_TEXTO EXTRAÍDO_.
--*--

Cúrcuma em cápsulas: Anvisa alerta para riscos de danos ao fígado com suplementos
A cúrcuma, também conhecida como açafrão-da-terra, tradicionalmente usada na culinária, tem ganhado popularidade como suplemento alimentar e medicamento em cápsulas e extratos concentrados. Promovida por seus supostos benefícios contra inflamação, dor e para melhorar a saúde metabólica, essa substância agora está sob investigação devido a relatos de riscos graves à saúde.
Investigações internacionais e alertas sanitários
A Agência Nacional de Vigilância Sanitária (Anvisa) divulgou um alerta oficial para medicamentos e suplementos alimentares que contêm cúrcuma. Este comunicado se baseia em investigações internacionais que identificaram casos raros, porém sérios, de inflamação e danos ao fígado associados ao uso dessas formulações. As autoridades sanitárias observaram que os relatos de toxicidade hepática ocorreram principalmente em produtos com extratos concentrados ou tecnologias que aumentam a absorção da curcumina, o principal composto ativo da cúrcuma, em níveis muito superiores aos obtidos na alimentação habitual.

--*--

[Caixas delimitadoras com pontos-chave]
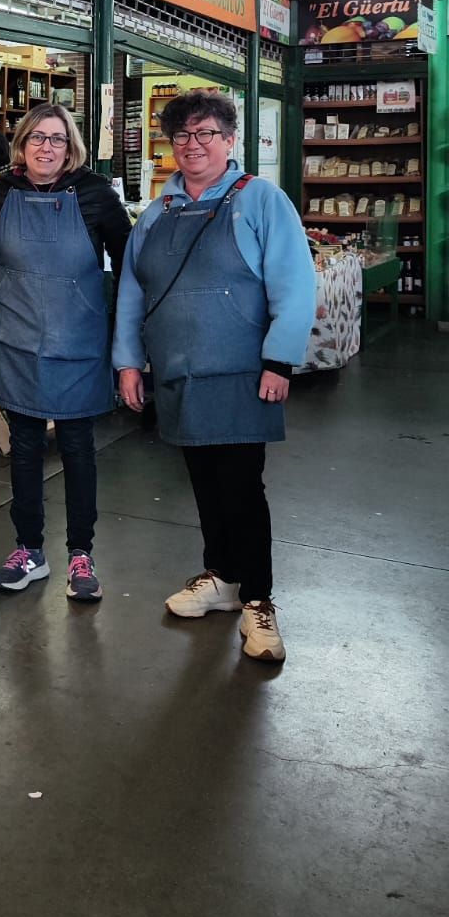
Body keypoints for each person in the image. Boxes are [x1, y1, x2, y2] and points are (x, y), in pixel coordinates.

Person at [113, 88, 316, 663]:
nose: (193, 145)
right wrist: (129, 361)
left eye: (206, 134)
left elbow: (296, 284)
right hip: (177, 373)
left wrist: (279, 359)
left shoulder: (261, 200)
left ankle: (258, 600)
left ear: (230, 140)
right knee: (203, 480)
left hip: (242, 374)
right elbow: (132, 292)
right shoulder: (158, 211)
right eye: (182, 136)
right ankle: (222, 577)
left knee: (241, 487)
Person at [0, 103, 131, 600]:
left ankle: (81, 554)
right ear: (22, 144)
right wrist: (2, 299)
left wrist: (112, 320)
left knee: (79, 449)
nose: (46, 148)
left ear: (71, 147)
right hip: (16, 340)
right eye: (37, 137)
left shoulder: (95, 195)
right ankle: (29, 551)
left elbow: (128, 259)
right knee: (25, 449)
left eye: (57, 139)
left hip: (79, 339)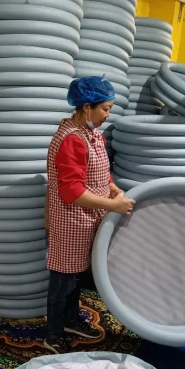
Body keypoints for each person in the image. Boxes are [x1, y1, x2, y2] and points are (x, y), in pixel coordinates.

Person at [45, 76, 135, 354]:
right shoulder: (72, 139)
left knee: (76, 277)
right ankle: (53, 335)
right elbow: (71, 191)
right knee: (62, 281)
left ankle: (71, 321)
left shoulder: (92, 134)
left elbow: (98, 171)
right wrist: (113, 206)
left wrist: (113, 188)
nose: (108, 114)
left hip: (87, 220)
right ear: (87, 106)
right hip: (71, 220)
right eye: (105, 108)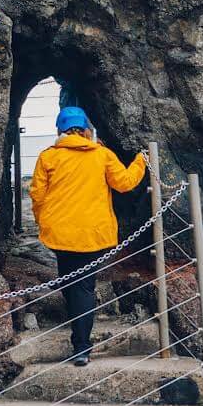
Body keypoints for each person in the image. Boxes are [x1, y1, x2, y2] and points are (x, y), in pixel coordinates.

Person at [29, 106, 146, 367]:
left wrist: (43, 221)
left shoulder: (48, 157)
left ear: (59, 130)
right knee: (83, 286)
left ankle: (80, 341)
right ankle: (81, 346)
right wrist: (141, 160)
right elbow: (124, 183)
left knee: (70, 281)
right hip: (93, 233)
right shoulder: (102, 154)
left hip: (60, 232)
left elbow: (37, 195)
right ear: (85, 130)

--*--

_ORDEM DE TRABALHO_.
As afirmações abaixo concordam com o texto sobre a cúrcuma? Para cada uma, responda sim ou não e cite literalmente as palavras do texto que decidem a resposta.
1. A Anvisa divulgou um alerta oficial para medicamentos e suplementos alimentares que contêm cúrcuma.
2. As investigações internacionais identificaram casos frequentes de danos ao fígado.
3. Os relatos de toxicidade hepática vieram principalmente do uso da cúrcuma na alimentação habitual.

_RESULTADO DO EXERCÍCIO_.
1. Sim: "A Agência Nacional de Vigilância Sanitária (Anvisa) divulgou um alerta oficial para medicamentos e suplementos alimentares que contêm cúrcuma."
2. Não: "casos raros, porém sérios, de inflamação e danos ao fígado"
3. Não: "os relatos de toxicidade hepática ocorreram principalmente em produtos com extratos concentrados ou tecnologias que aumentam a absorção da curcumina"